__Extract provided__:
===============

8 According to the Commission, it follows from all those facts that, when the import permits concerned were issued in February 1986, the French authorities were not entitled to consider that the conditions imposed by Article 10(1)(b ) of Regulation No 3626/82 were satisfied .

9 The French Government challenges this view by putting forward a number of arguments which appear in the Report for the Hearing and the Opinion of the Advocate General of 18 October 1990 . Those arguments are for the most part based on a misinterpretation of the Commission' s claim, which relates solely to the incorrect application of Article 10(1)(b ) of the regulation in question .

10 On this point, the French Government contends that the only decisive factor as regards the granting of import permits is the favourable opinion of the national scientific authority in the importing country which was obtained in this case .

===============

__Data shown__:
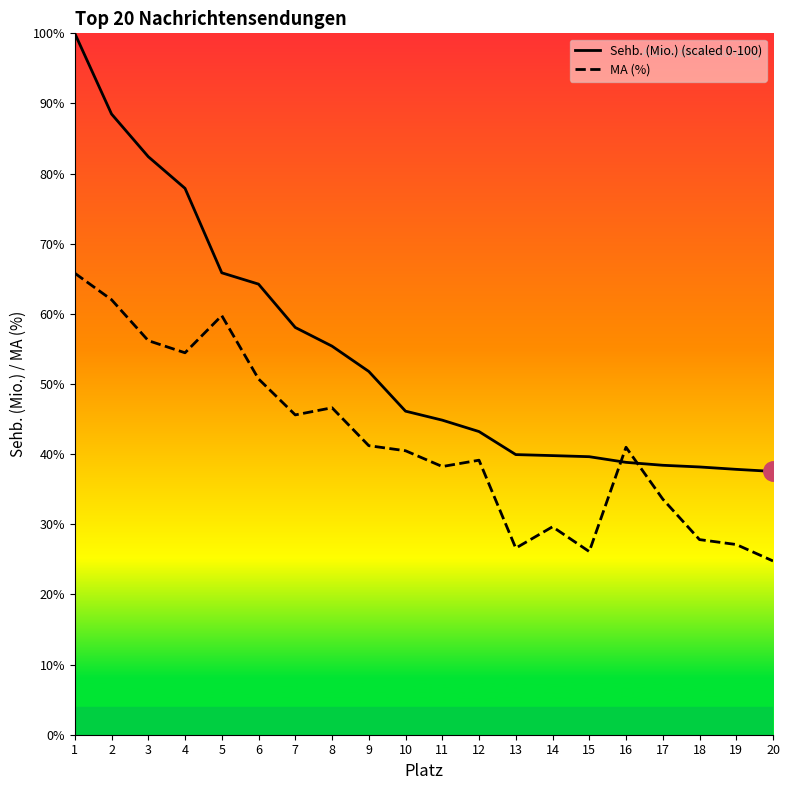

What is the value of the MA (%) point at the 16th from the left?

41.0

===============

__Instructions to follow__:
Reproduce everything in the passage on French import permits from "8 According to" down to "were satisfied .". The data has no connection to the passage on French import permits.

__Answer section__:
8 According to the Commission, it follows from all those facts that, when the import permits concerned were issued in February 1986, the French authorities were not entitled to consider that the conditions imposed by Article 10(1)(b ) of Regulation No 3626/82 were satisfied .